17.01 Bagan 2, Laquer-work, Shwezigon pagoda, markets and villages
Buddhist monuments in Myanmar fall into 2 basic styles – solid pagodas and hollow pagodas. Solid pagodas are solid conical structures with a central treasure vault below. Hollow pagodas are built with a hollow chamber in the centre where pilgrims can enter to worship or meditate. Shwezigon Pagoda with its golden stupa is the most important pagoda in Bagan. It was built in 1057 AD as a centre of prayer and reflection by King Anawrahta, the founder of the first Bagan dynasty. The Shwezigon is the prototype for all later Myanmar stupas.
Nobody elected to take part in the planned sunrise viewing excursion, because of the weather forecast. It had rained quite heavily in the night.
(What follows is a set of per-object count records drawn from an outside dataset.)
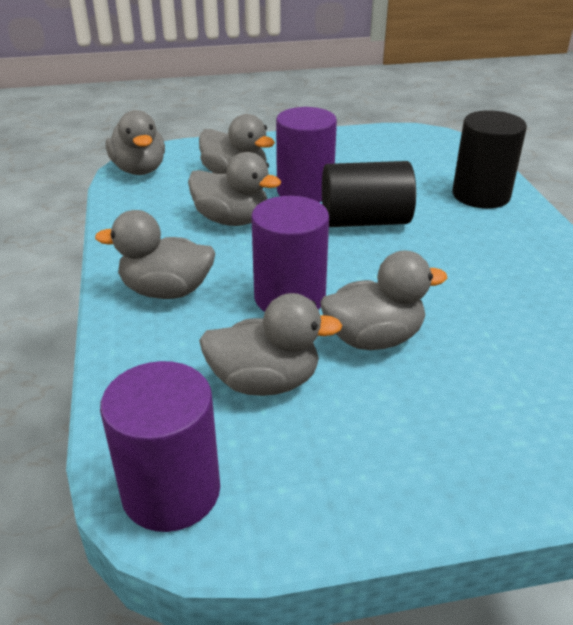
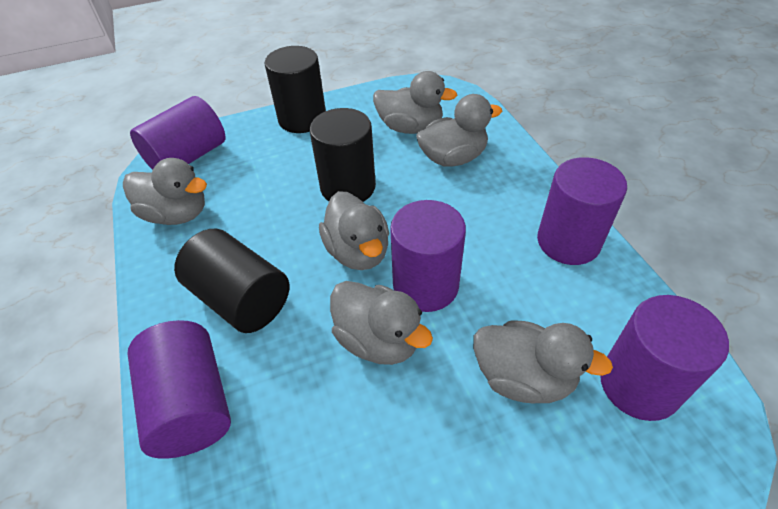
black cylinder: [322,161,416,227] [452,110,527,209] = 2 -> [174,229,290,333] [265,46,326,133] [310,108,376,202] = 3
purple cylinder: [100,361,220,532] [251,196,329,312] [276,107,337,202] = 3 -> [128,320,231,459] [130,96,225,170] [390,200,466,312] [537,157,627,265] [600,295,729,421] = 5

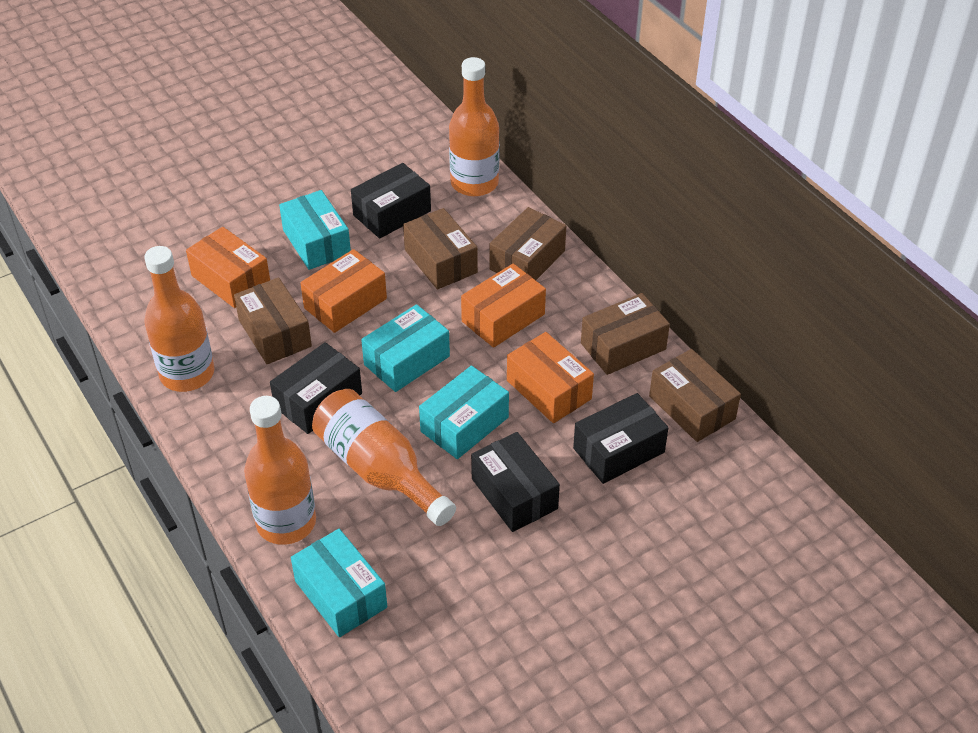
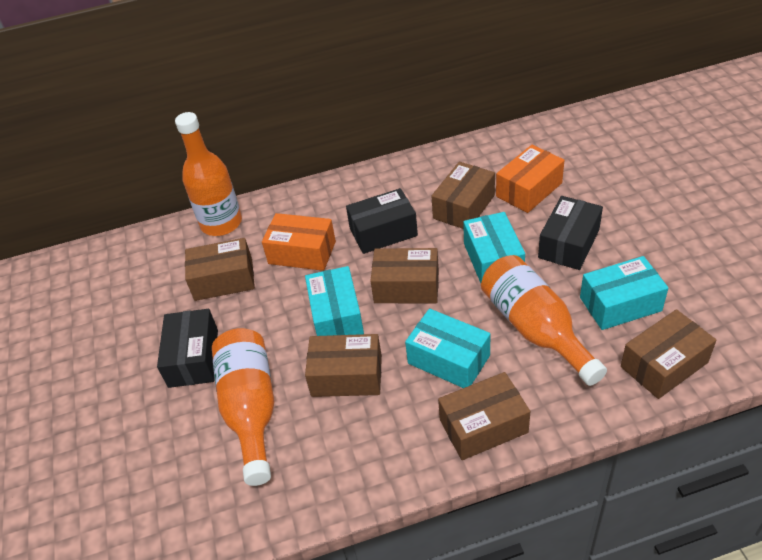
black box: [270,342,362,434] [351,163,431,238] [471,432,560,532] [573,393,668,484] = 4 -> [157,309,218,388] [346,188,418,254] [538,196,603,270] = 3
brown box: [234,277,312,364] [403,208,478,289] [489,207,566,280] [581,293,670,375] [649,349,741,442] = 5 -> [185,238,255,301] [305,334,382,397] [370,248,439,303] [431,162,495,229] [438,372,530,460] [621,309,717,399] = 6
orange bottle: [144,246,214,392] [244,396,316,545] [312,389,456,526] [449,57,499,197] = 4 -> [175,112,242,236] [212,328,274,486] [481,255,607,386] = 3
orange box: [186,227,270,308] [300,249,387,333] [461,263,546,348] [507,332,594,423] = 4 -> [262,213,336,271] [496,145,565,213] = 2

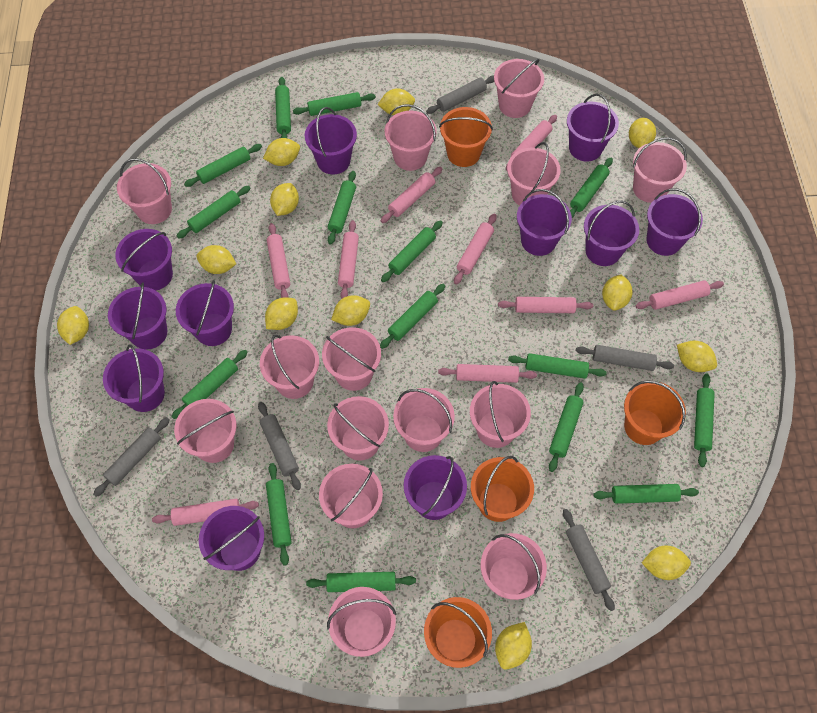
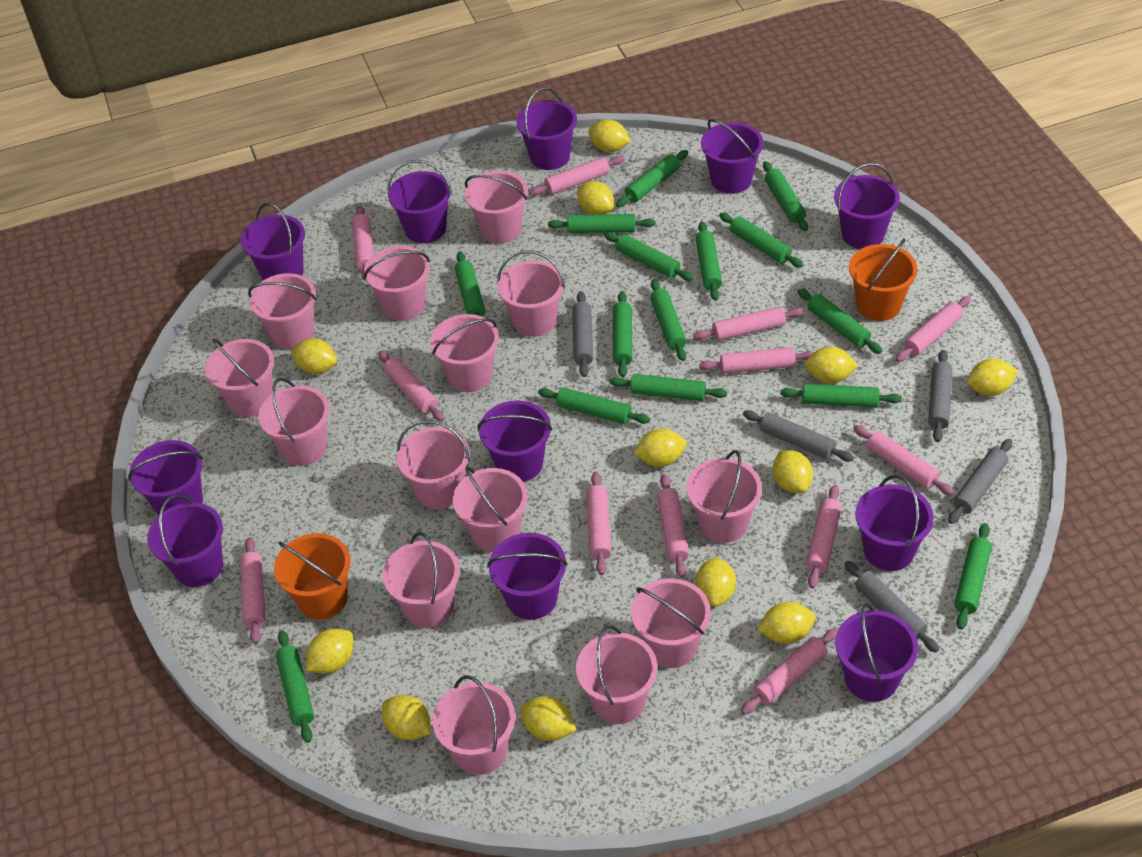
orange bucket: [424,597,492,668] [439,107,493,167] [471,456,534,522] [624,380,686,445] = 4 -> [274,533,351,620] [849,239,917,321] = 2
pink rolling pin: [152,499,259,526] [267,223,290,298] [338,220,359,299] [381,167,442,223] [438,364,537,383] [454,213,497,285] [498,297,593,313] [506,115,557,170] [635,281,724,310] = 9 -> [240,537,266,644] [352,206,373,281] [378,351,444,422] [529,156,624,196] [586,472,611,575] [657,474,689,578] [694,306,804,341] [699,347,814,374] [741,628,838,715] [806,485,842,588] [853,425,954,496] [896,296,971,362] = 12

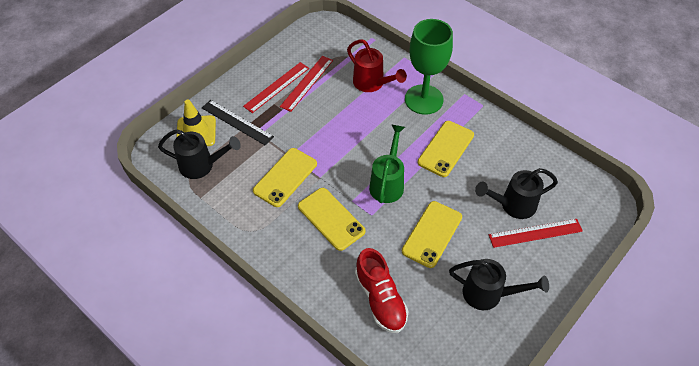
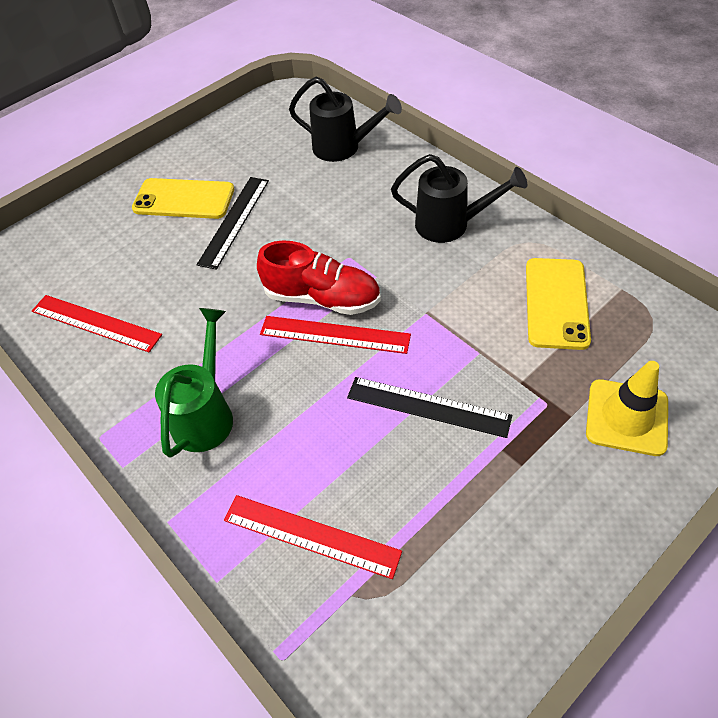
black ruler: [202,100,274,146] = 1 -> [197,177,269,270] [347,377,512,438] = 2
black watering can: [158,129,241,179] [449,259,549,310] [475,168,558,219] = 3 -> [289,77,402,162] [391,154,527,243] = 2
green goblet: [405,19,453,115] = 1 -> none = 0
red watering can: [347,39,407,92] = 1 -> none = 0
yellow phone: [253,148,317,207] [298,188,366,251] [402,201,462,268] [418,121,474,177] = 4 -> [132,178,234,219] [526,258,591,350] = 2

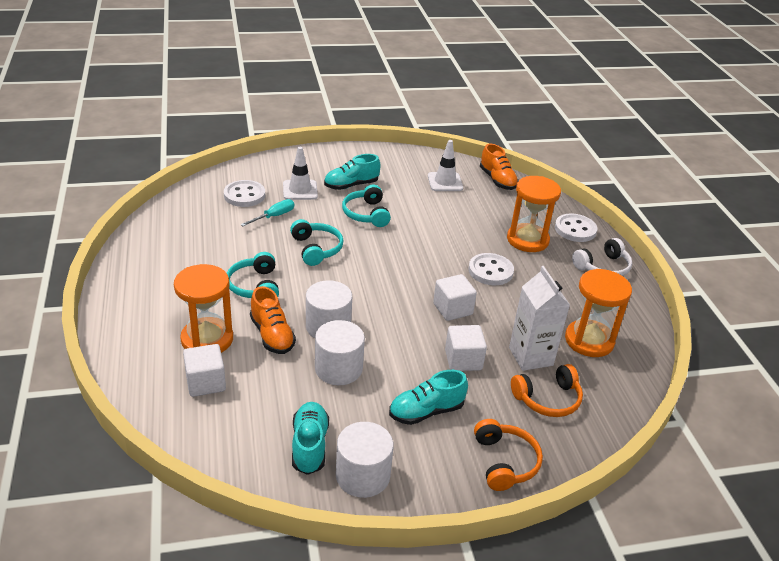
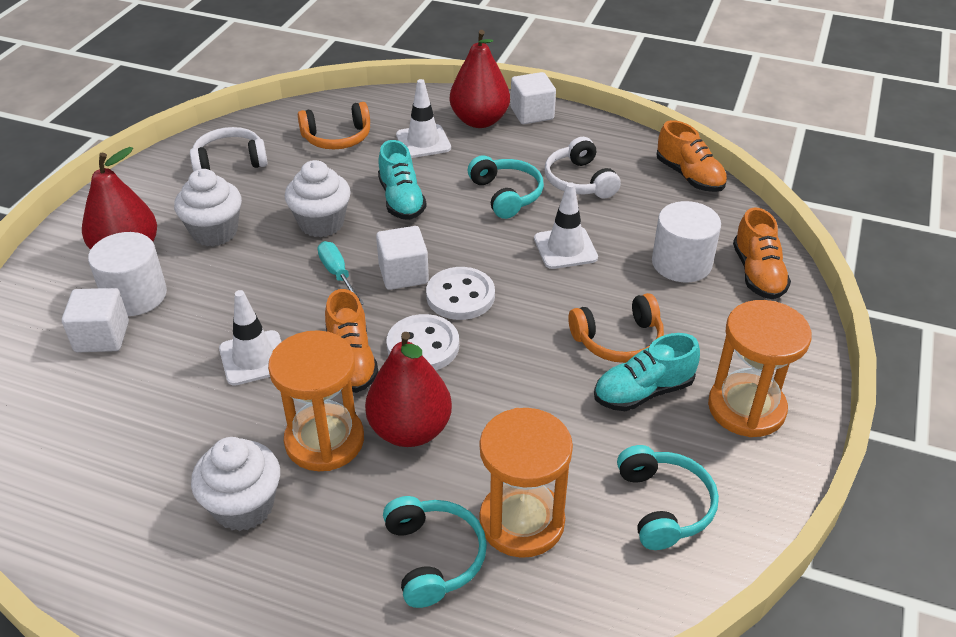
orange shoe: [250,286,296,354] [480,144,519,190] = 2 -> [325,289,378,393] [657,120,727,192] [733,207,791,299] = 3
red pear: none = 0 -> [82,147,157,250] [365,332,452,447] [450,30,510,128] = 3
turquoise shoe: [292,402,329,475] [324,154,381,190] [389,370,468,425] = 3 -> [378,140,427,220] [594,333,700,411] = 2
white button: [224,180,265,207] [468,253,514,285] [555,213,597,242] = 3 -> [386,314,459,371] [426,267,495,320] = 2
white carton: [509,266,570,371] = 1 -> none = 0
white cupcake: none = 0 -> [174,169,242,246] [191,437,280,531] [285,160,351,237] = 3
white cylinder: [306,280,352,338] [315,320,365,385] [336,422,394,498] = 3 -> [88,232,167,316] [652,201,721,282] = 2
white headphones: [572,238,632,276] = 1 -> [190,127,268,172] [545,137,621,198] = 2
white traffic cone: [283,147,318,200] [428,140,463,191] = 2 -> [219,290,281,386] [396,79,451,158] [534,182,598,269] = 3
Nevertheless we started at 8.00 with a visit to a lacquer-work factory in nearby Myinkaba, the Shwezigon pagoda, Nyaung U market and Minnanthu and West Pwasaw villages. The latter were more or less attuned to tourists, which one can view positively or otherwise. They are of course keen to receive some remuneration for posing for out photographs.
In the afternoon there was more sightseeing, Thisawadi pagoda, and an attempt to see the sunset from the top of Pyathada pagoda, which of course did not really happen. We were lucky though with the unexpected appearance of a large heard of cows and goats just before we arrived there and they were also visible later from the vantage point of the pagoda.